Repeat the data exactly. Pictures are not part of the copy.
Source material Block Start
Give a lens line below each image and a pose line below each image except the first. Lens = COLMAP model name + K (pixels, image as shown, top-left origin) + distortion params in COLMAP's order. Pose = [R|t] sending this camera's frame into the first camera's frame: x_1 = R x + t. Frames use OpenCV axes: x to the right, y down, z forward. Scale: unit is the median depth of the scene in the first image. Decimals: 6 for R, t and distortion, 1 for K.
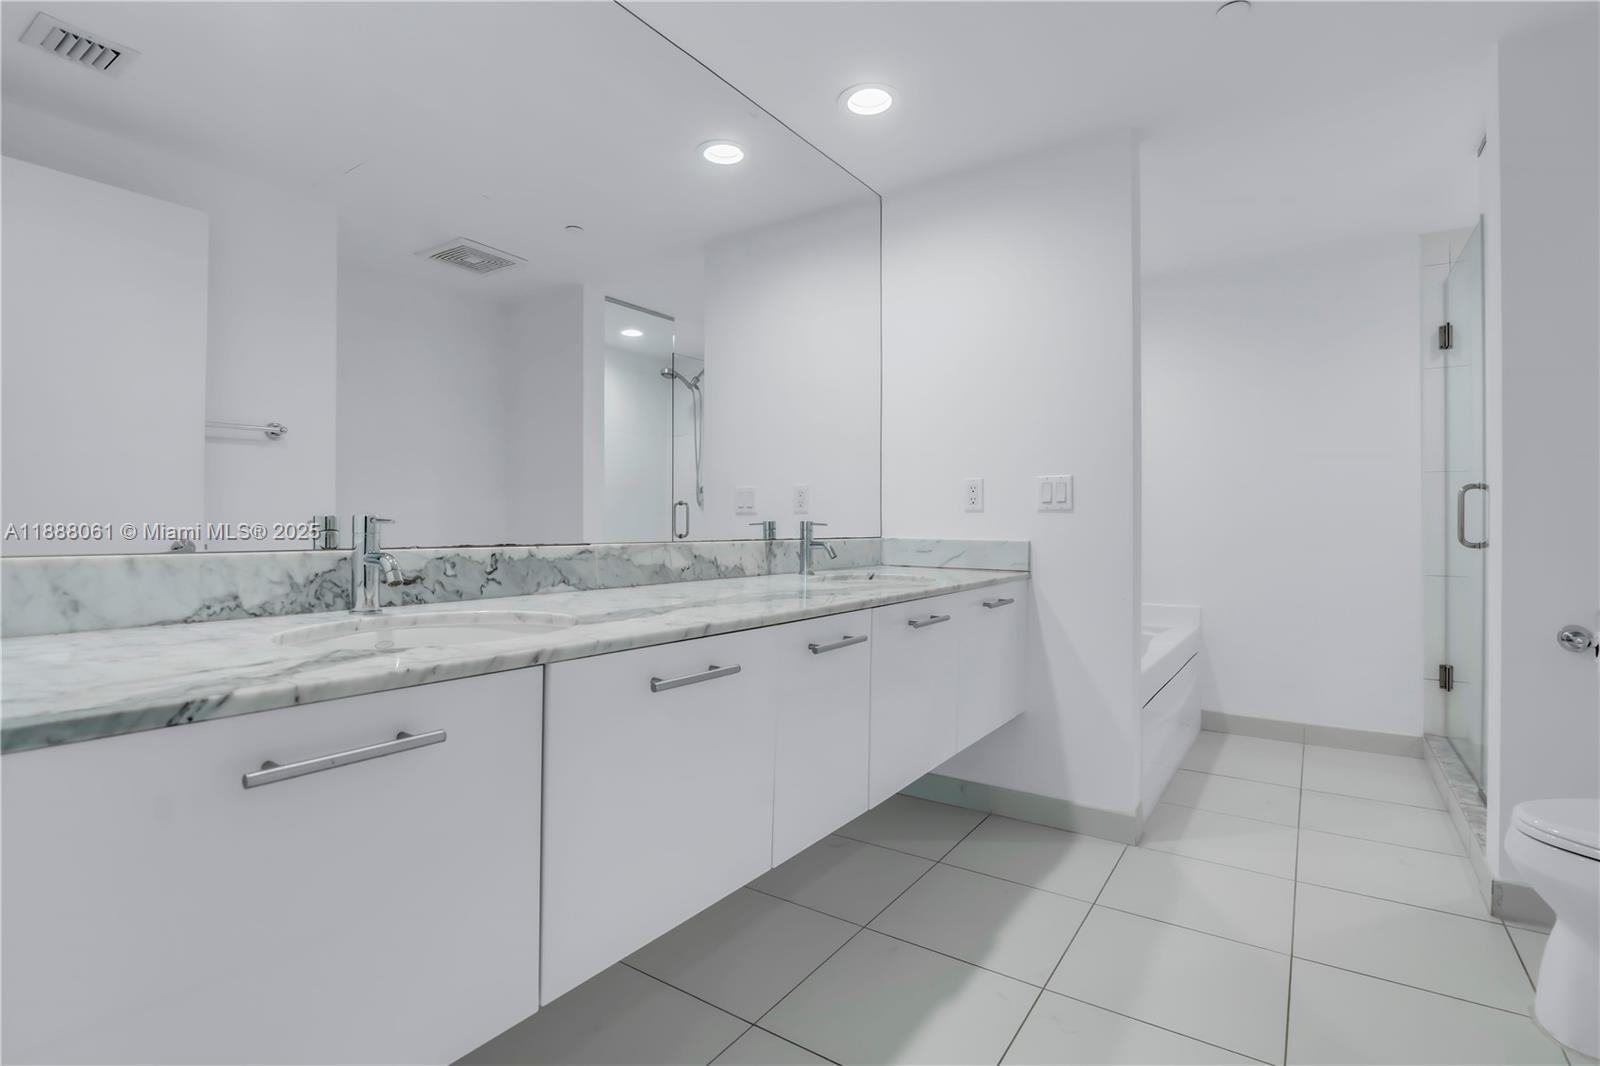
lens RADIAL K [[762.6, 0, 793.8], [0, 762.6, 526.5], [0, 0, 1]] dist [-0.015301, -0.000036]
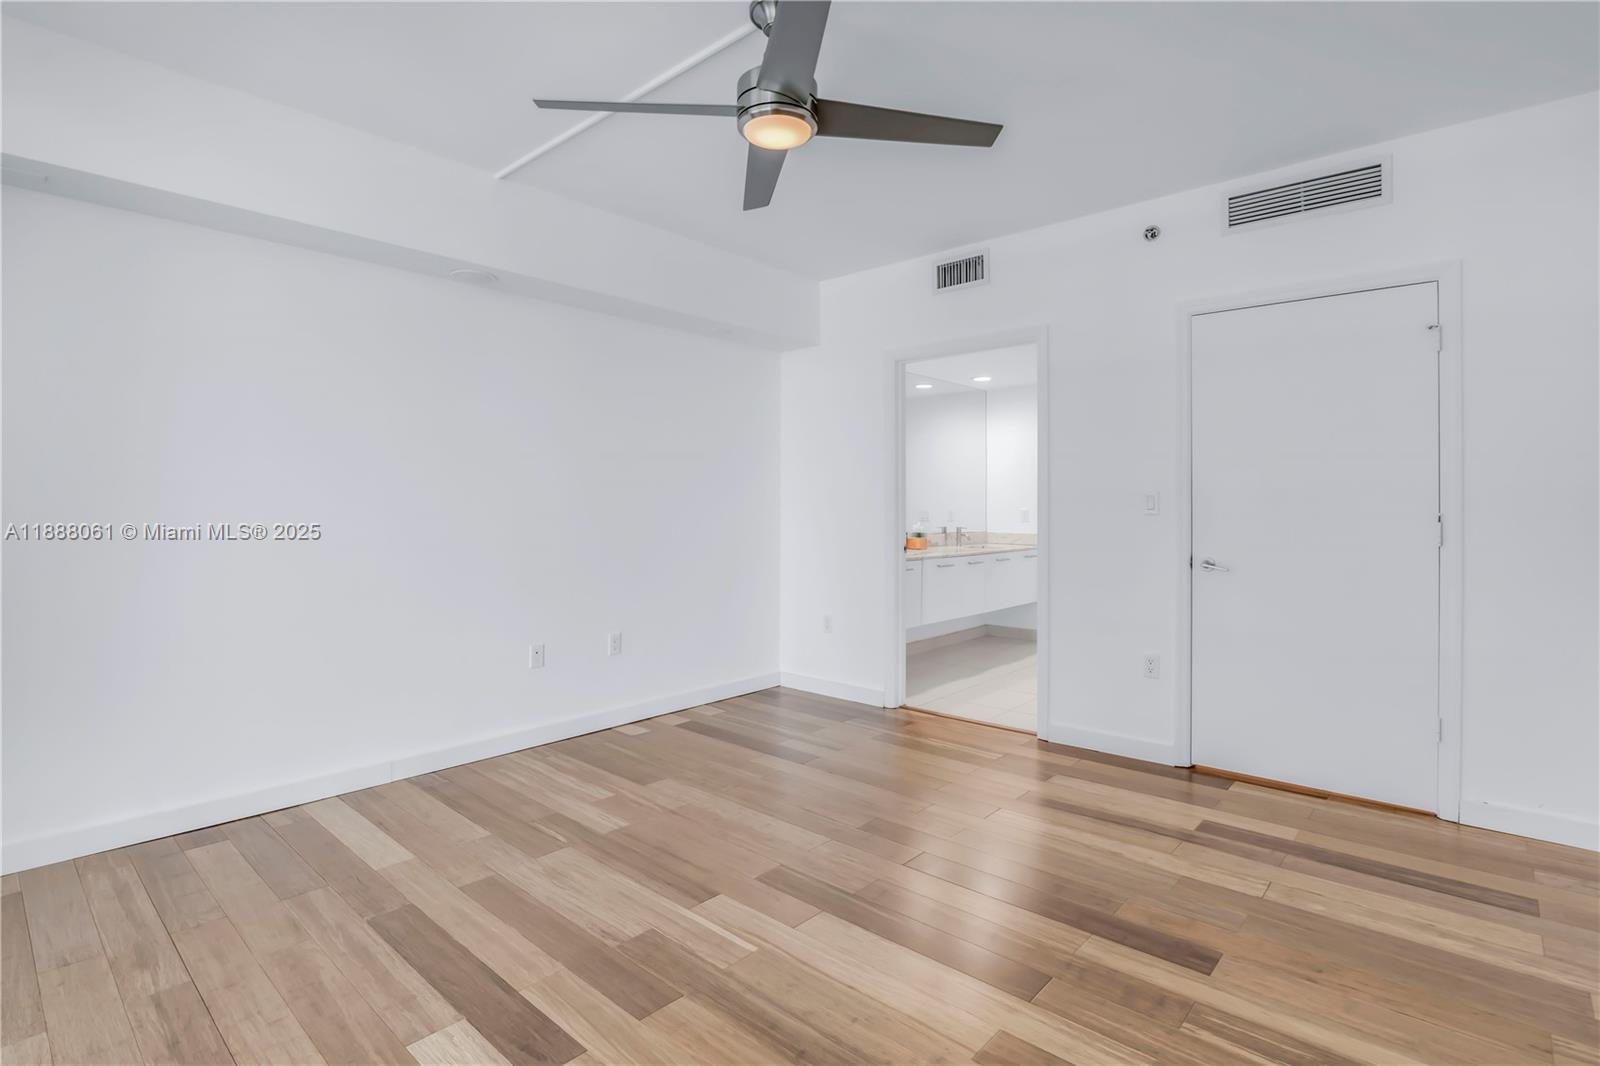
lens RADIAL K [[759.0, 0, 813.9], [0, 759.0, 495.6], [0, 0, 1]] dist [-0.024617, 0.000470]
pose [[0.994673, -0.001625, -0.103066, -0.217272], [-0.000684, 0.999750, -0.022364, -0.055846], [0.103077, 0.022316, 0.994423, -1.727059]]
Source material Block End
• Response below
Give a lens line below each image and a pose line below each image except the first. Lens = COLMAP model name + K (pixels, image as shown, top-left origin) + distortion params in COLMAP's order. Pose = [R|t] sending this camera's frame into the first camera's frame: x_1 = R x + t. Frames use OpenCV axes: x to the right, y down, z forward. Scale: unit is the median depth of the scene in the first image. Decimals: 6 for R, t and distortion, 1 for K.
lens RADIAL K [[762.6, 0, 793.8], [0, 762.6, 526.5], [0, 0, 1]] dist [-0.015301, -0.000036]
lens RADIAL K [[759.0, 0, 813.9], [0, 759.0, 495.6], [0, 0, 1]] dist [-0.024617, 0.000470]
pose [[0.994673, -0.001625, -0.103066, -0.217272], [-0.000684, 0.999750, -0.022364, -0.055846], [0.103077, 0.022316, 0.994423, -1.727059]]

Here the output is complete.